* Work to complete
The required output is a verbatim transcription of the listing, pictures excluded.

* Dataset
· · · · · · ·

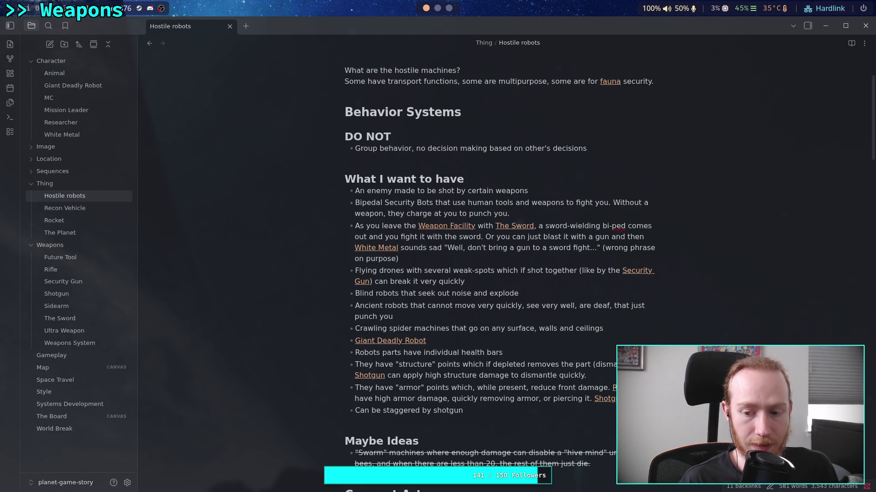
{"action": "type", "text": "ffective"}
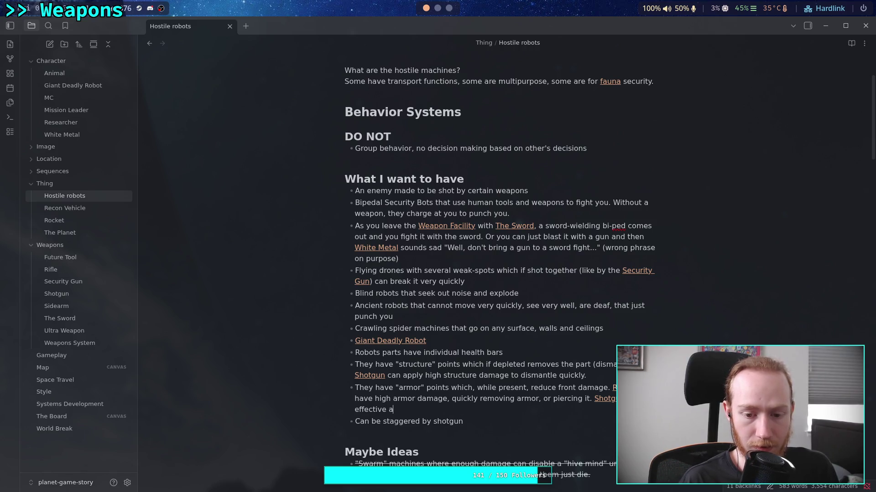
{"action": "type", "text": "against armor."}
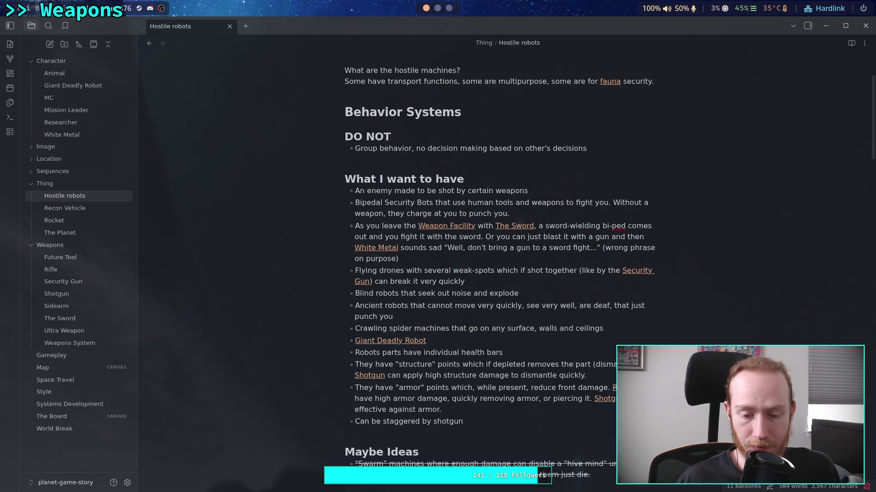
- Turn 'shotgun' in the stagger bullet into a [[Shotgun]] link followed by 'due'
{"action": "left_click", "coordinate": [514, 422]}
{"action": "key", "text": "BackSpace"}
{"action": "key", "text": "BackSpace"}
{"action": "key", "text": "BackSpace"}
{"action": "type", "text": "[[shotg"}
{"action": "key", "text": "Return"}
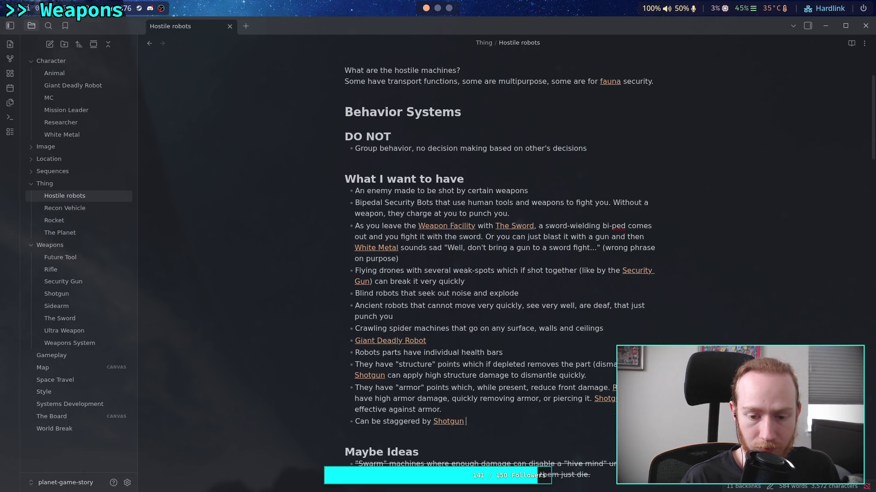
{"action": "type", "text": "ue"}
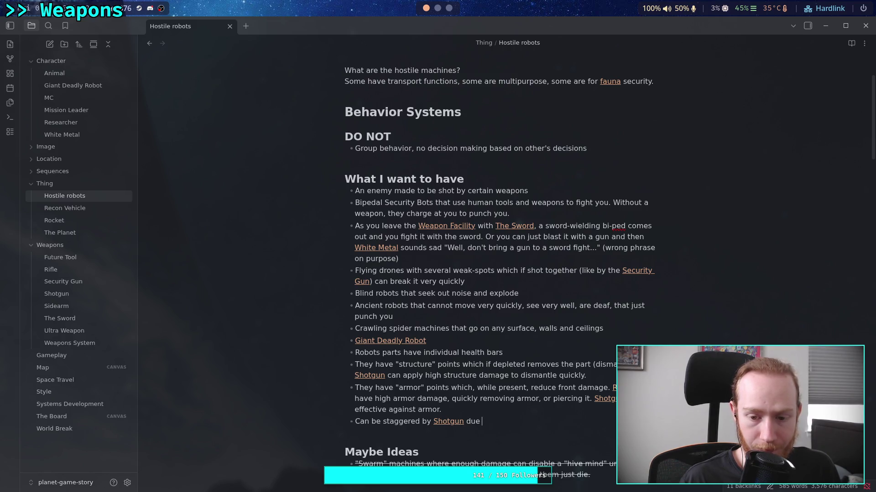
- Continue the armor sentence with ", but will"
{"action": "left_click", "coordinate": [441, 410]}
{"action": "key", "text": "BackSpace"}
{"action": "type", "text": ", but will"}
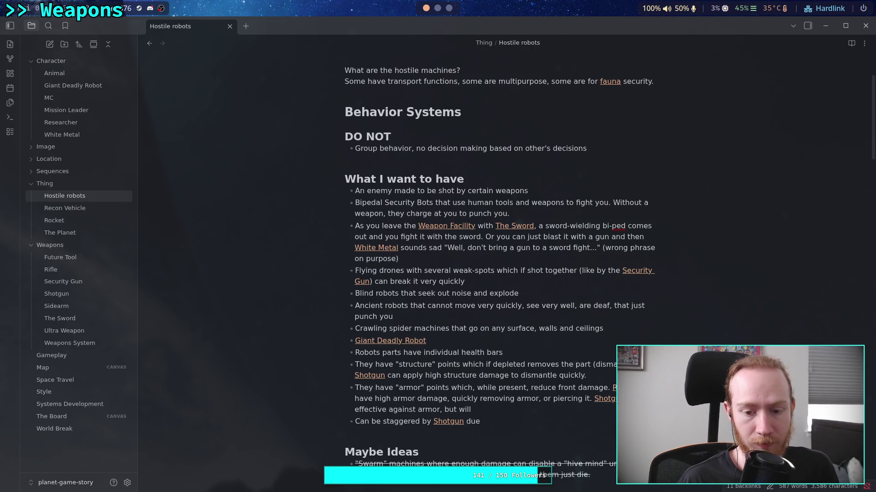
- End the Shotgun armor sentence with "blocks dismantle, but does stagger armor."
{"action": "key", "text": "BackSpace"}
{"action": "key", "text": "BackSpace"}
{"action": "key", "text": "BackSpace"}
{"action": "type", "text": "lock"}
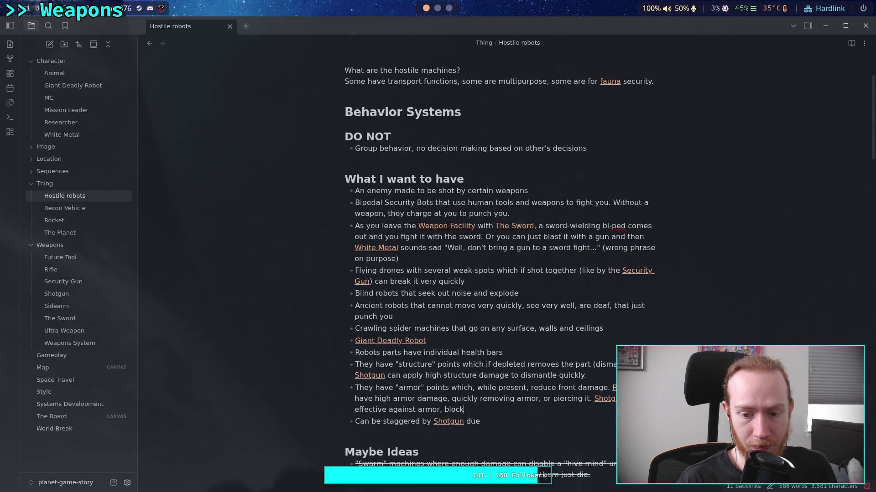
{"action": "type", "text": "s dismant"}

· · · · · · ·

* Result for this exercise
{"action": "type", "text": "ffective"}
{"action": "type", "text": "against armor."}
- Turn 'shotgun' in the stagger bullet into a [[Shotgun]] link followed by 'due'
{"action": "left_click", "coordinate": [514, 422]}
{"action": "key", "text": "BackSpace"}
{"action": "key", "text": "BackSpace"}
{"action": "key", "text": "BackSpace"}
{"action": "type", "text": "[[shotg"}
{"action": "key", "text": "Return"}
{"action": "type", "text": "ue"}
- Continue the armor sentence with ", but will"
{"action": "left_click", "coordinate": [441, 410]}
{"action": "key", "text": "BackSpace"}
{"action": "type", "text": ", but will"}
- End the Shotgun armor sentence with "blocks dismantle, but does stagger armor."
{"action": "key", "text": "BackSpace"}
{"action": "key", "text": "BackSpace"}
{"action": "key", "text": "BackSpace"}
{"action": "type", "text": "lock"}
{"action": "type", "text": "s dismant"}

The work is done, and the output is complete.